• [INSTRUCTION] Below are some entries; state how many of their lines include the word "Обесцвечивание" and give no more than that number.

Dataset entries

-- -- --

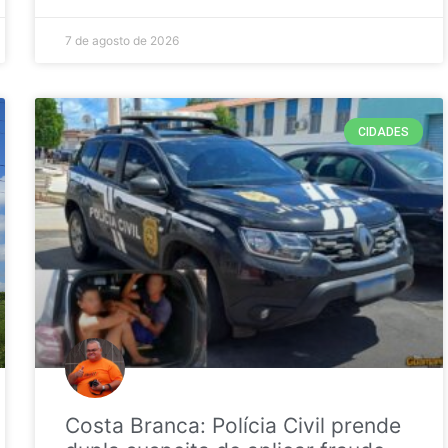
7 de agosto de 2026
CIDADES
Costa Branca: Polícia Civil prende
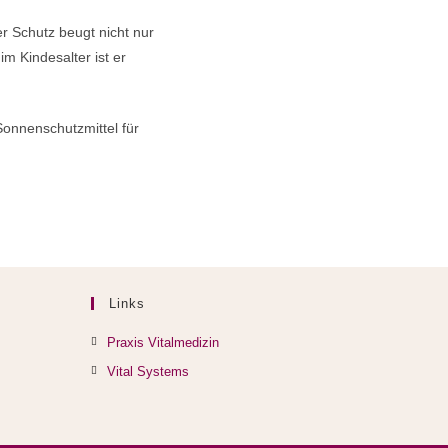
r Schutz beugt nicht nur
im Kindesalter ist er
Sonnenschutzmittel für
Links
Praxis Vitalmedizin
Vital Systems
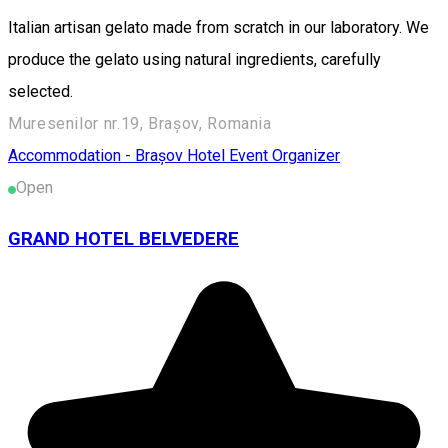
Italian artisan gelato made from scratch in our laboratory. We
produce the gelato using natural ingredients, carefully
selected.
Muresenilor nr.19, Brașov, Romania
Accommodation - Brașov
Hotel
Event Organizer
Open
GRAND HOTEL BELVEDERE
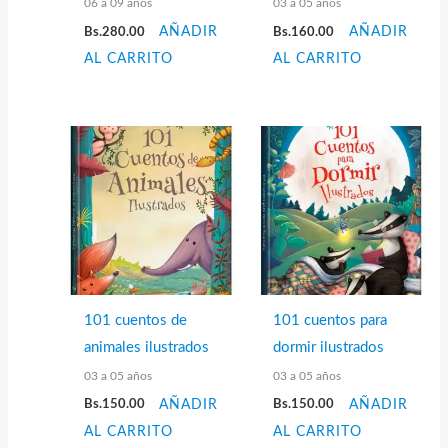
06 a 09 años
03 a 05 años
Bs.
280.00
AÑADIR
Bs.
160.00
AÑADIR
AL CARRITO
AL CARRITO
101 cuentos de
101 cuentos para
animales ilustrados
dormir ilustrados
03 a 05 años
03 a 05 años
Bs.
150.00
AÑADIR
Bs.
150.00
AÑADIR
AL CARRITO
AL CARRITO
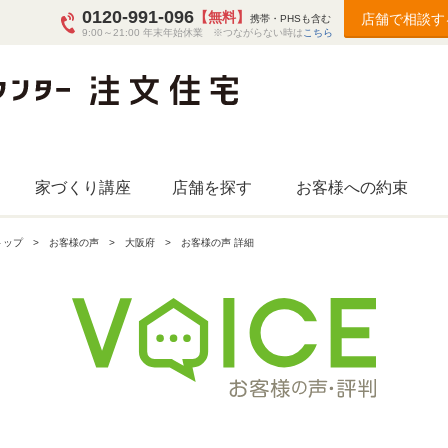
0120-991-096
【無料】
店舗で相談す
携帯・PHSも含む
9:00～21:00 年末年始休業 ※つながらない時は
こちら
家づくり講座
店舗を探す
お客様への約束
トップ
お客様の声
大阪府
お客様の声 詳細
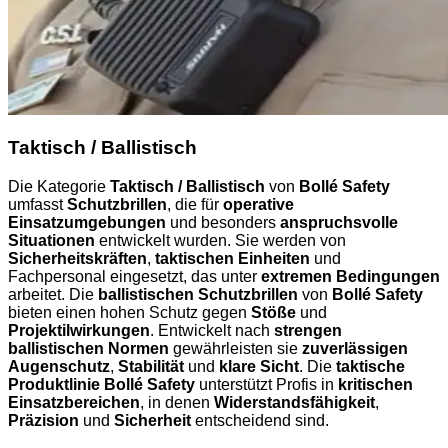
Taktisch / Ballistisch
Die Kategorie
Taktisch / Ballistisch
von
Bollé Safety
umfasst
Schutzbrillen
, die für
operative
Einsatzumgebungen
und besonders
anspruchsvolle
Situationen
entwickelt wurden. Sie werden von
Sicherheitskräften
,
taktischen Einheiten
und
Fachpersonal eingesetzt, das unter
extremen Bedingungen
arbeitet. Die
ballistischen Schutzbrillen
von
Bollé Safety
bieten einen hohen Schutz gegen
Stöße
und
Projektilwirkungen
. Entwickelt nach
strengen
ballistischen Normen
gewährleisten sie
zuverlässigen
Augenschutz
,
Stabilität
und
klare Sicht
. Die
taktische
Produktlinie Bollé Safety
unterstützt Profis in
kritischen
Einsatzbereichen
, in denen
Widerstandsfähigkeit
,
Präzision
und
Sicherheit
entscheidend sind.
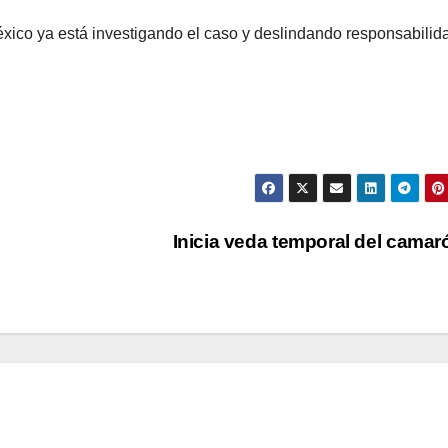
éxico ya está investigando el caso y deslindando responsabilid
Inicia veda temporal del cama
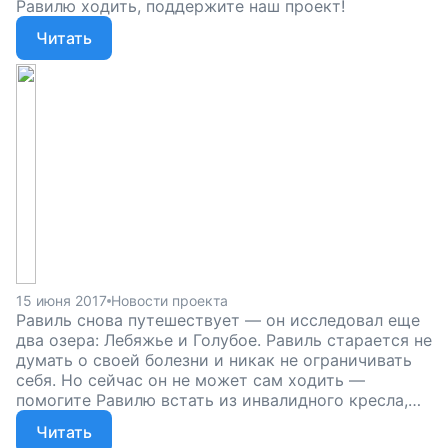
Равилю ходить, поддержите наш проект!
Читать
15 июня 2017
Новости проекта
Равиль снова путешествует — он исследовал еще
два озера: Лебяжье и Голубое. Равиль старается не
думать о своей болезни и никак не ограничивать
себя. Но сейчас он не может сам ходить —
помогите Равилю встать из инвалидного кресла,
поддержите наш проект!
Читать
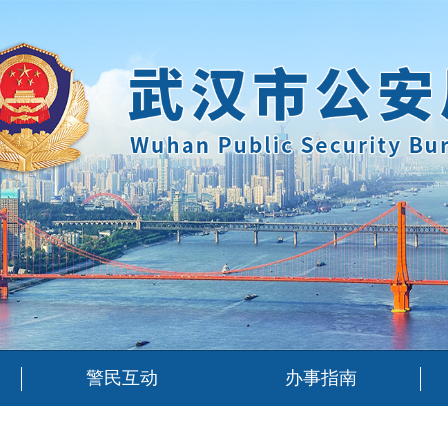
警民互动
办事指南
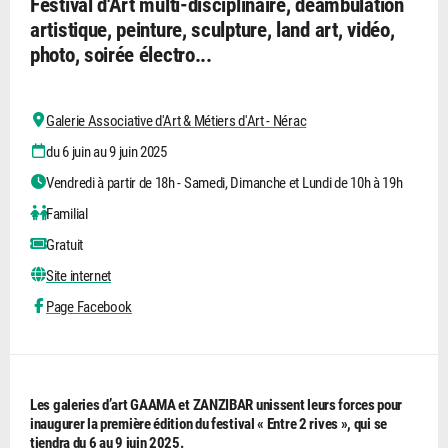
Festival d'Art multi-disciplinaire, déambulation
artistique, peinture, sculpture, land art, vidéo,
photo, soirée électro...
Galerie Associative d'Art & Métiers d'Art - Nérac
du 6 juin au 9 juin 2025
Vendredi à partir de 18h - Samedi, Dimanche et Lundi de 10h à 19h
Familial
Gratuit
Site internet
Page Facebook
Les galeries d’art GAAMA et ZANZIBAR unissent leurs forces pour
inaugurer la première édition du festival « Entre 2 rives », qui se
tiendra du 6 au 9 juin 2025.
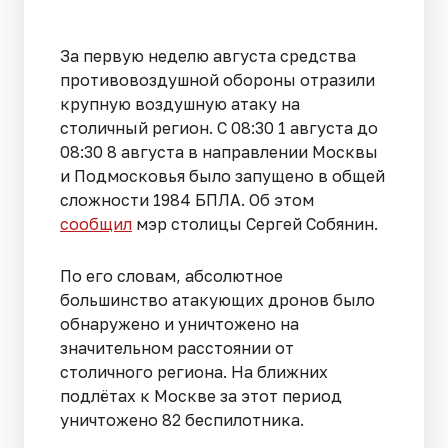
За первую неделю августа средства
противовоздушной обороны отразили
крупную воздушную атаку на
столичный регион. С 08:30 1 августа до
08:30 8 августа в направлении Москвы
и Подмосковья было запущено в общей
сложности 1984 БПЛА. Об этом
сообщил
мэр столицы Сергей Собянин.
По его словам, абсолютное
большинство атакующих дронов было
обнаружено и уничтожено на
значительном расстоянии от
столичного региона. На ближних
подлётах к Москве за этот период
уничтожено 82 беспилотника.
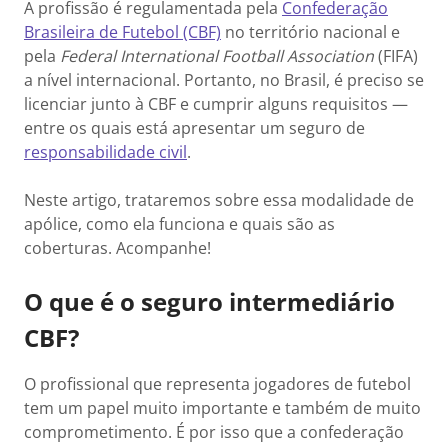
A profissão é regulamentada pela
Confederação
Brasileira de Futebol (CBF)
no território nacional e
pela
Federal International Football Association
(FIFA)
a nível internacional. Portanto, no Brasil, é preciso se
licenciar junto à CBF e cumprir alguns requisitos —
entre os quais está apresentar um seguro de
responsabilidade civil
.
Neste artigo, trataremos sobre essa modalidade de
apólice, como ela funciona e quais são as
coberturas. Acompanhe!
O que é o seguro intermediário
CBF?
O profissional que representa jogadores de futebol
tem um papel muito importante e também de muito
comprometimento. É por isso que a confederação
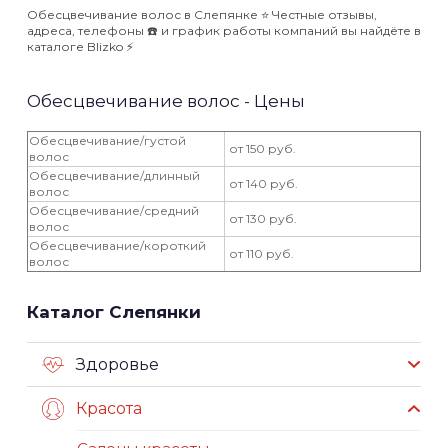
Обесцвечивание волос в Слепянке ⭐️ Честные отзывы,
адреса, телефоны ☎️ и график работы компаний вы найдёте в
каталоге Blizko ⚡️
Обесцвечивание волос - Цены
Обесцвечивание/густой
от 150 руб.
волос
Обесцвечивание/длинный
от 140 руб.
волос
Обесцвечивание/средний
от 130 руб.
волос
Обесцвечивание/короткий
от 110 руб.
волос
Каталог Слепянки
Здоровье
Красота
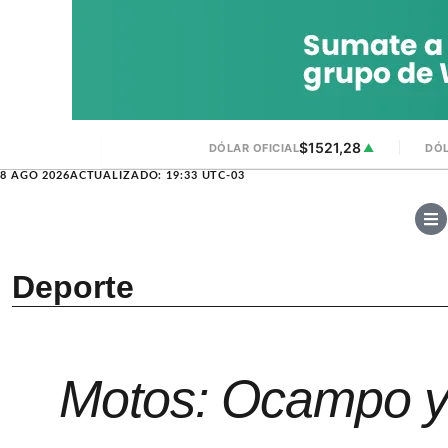
$1521,28
DÓLAR OFICIAL
▲
DÓL
8 AGO 2026
ACTUALIZADO: 19:33 UTC-03
Deporte
Motos: Ocampo y 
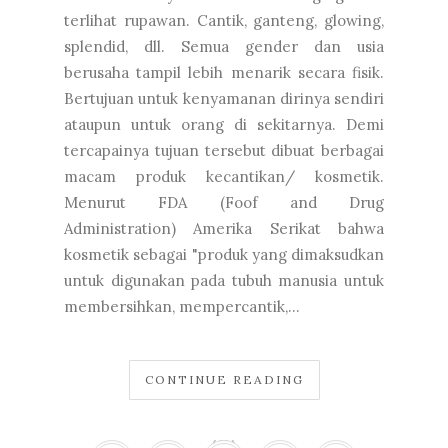
terlihat rupawan. Cantik, ganteng, glowing,
splendid, dll. Semua gender dan usia
berusaha tampil lebih menarik secara fisik.
Bertujuan untuk kenyamanan dirinya sendiri
ataupun untuk orang di sekitarnya. Demi
tercapainya tujuan tersebut dibuat berbagai
macam produk kecantikan/ kosmetik.
Menurut FDA (Foof and Drug
Administration) Amerika Serikat bahwa
kosmetik sebagai "produk yang dimaksudkan
untuk digunakan pada tubuh manusia untuk
membersihkan, mempercantik,...
CONTINUE READING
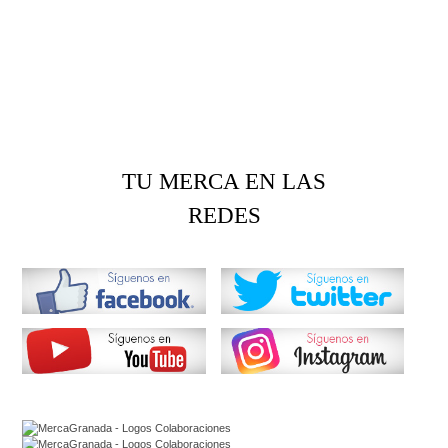
TU MERCA EN LAS
REDES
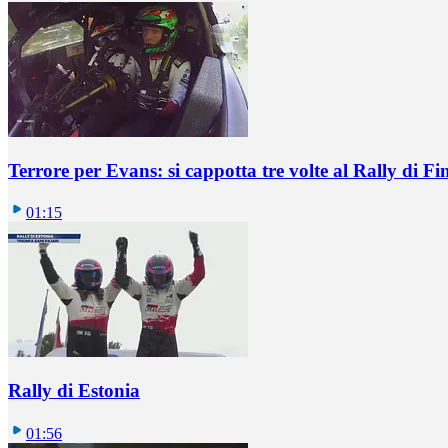
Terrore per Evans: si cappotta tre volte al Rally di Fi
01:15
Rally di Estonia
01:56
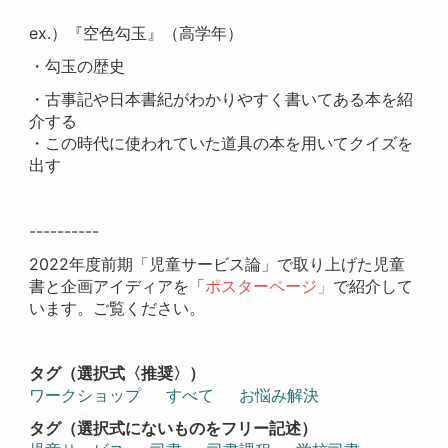
ex.）『空色勾玉』（高学年）
・勾玉の歴史
・古事記や日本書紀がわかりやすく書いてある本を紹
介する
・この時代に使われていた道具の本を用いてクイズを
出す
----------
2022年度前期「児童サービス論」で取り上げた児童
書と企画アイディアを「
ポスターページ」
で紹介して
います。ご覧ください。
タグ（選択式〈推奨〉）
ワークショップ
すべて
お悩み解決
タグ（選択式にないものをフリー記述）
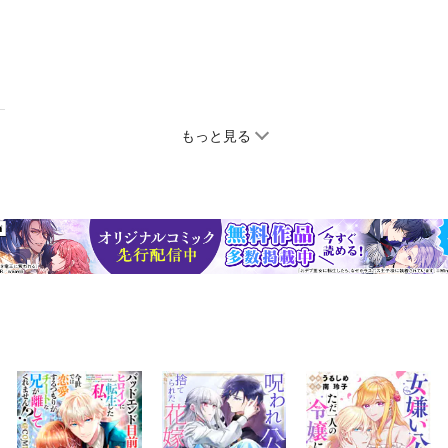
もっと見る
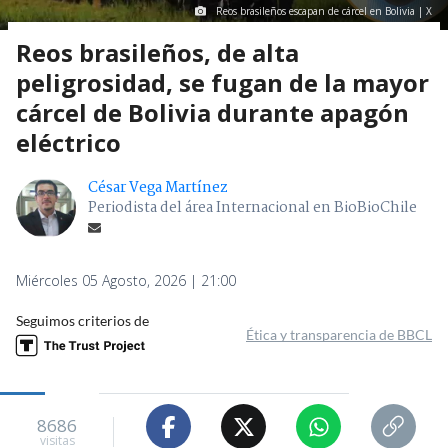
Reos brasileños escapan de cárcel en Bolivia | X
Reos brasileños, de alta
peligrosidad, se fugan de la mayor
cárcel de Bolivia durante apagón
eléctrico
César Vega Martínez
Periodista del área Internacional en BioBioChile
Miércoles 05 Agosto, 2026 | 21:00
Seguimos criterios de
Ética y transparencia de BBCL
8686
visitas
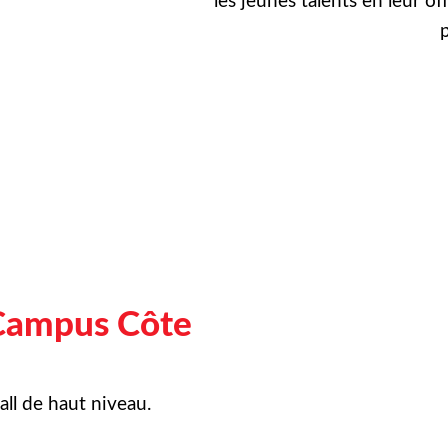
les jeunes talents en leur of
p
Campus Côte
ll de haut niveau.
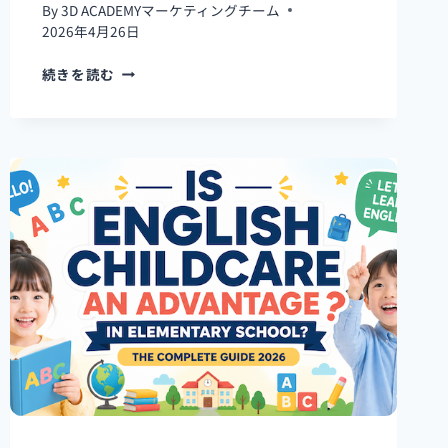
気
By
3D ACADEMYマーケティングチーム
ス
2026年4月26日
ク
ー
英
続きを読む
ル
語
一
保
覧
育
は
共
働
き
で
も
可
能？
英
語
保
育
【2026
年
完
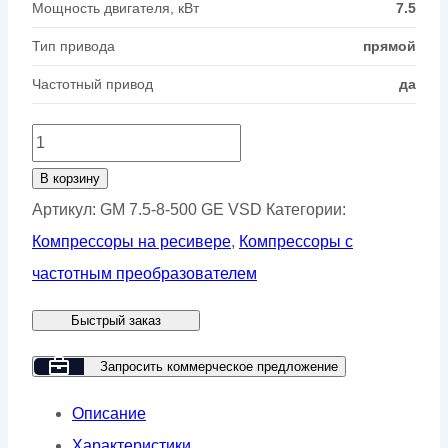
Мощность двигателя, кВт
7.5
Тип привода
прямой
Частотный привод
да
Количество
товара
В корзину
Винтовой
Артикул:
GM 7.5-8-500 GE VSD
Категории:
компрессор
Компрессоры на ресивере
,
Компрессоры с
GMP
частотным преобразователем
GM
Быстрый заказ
7.5-
8-
Запросить коммерческое предложение
500
Описание
GE
Характеристики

-- -- --

• [YOUR RESPONSE] 6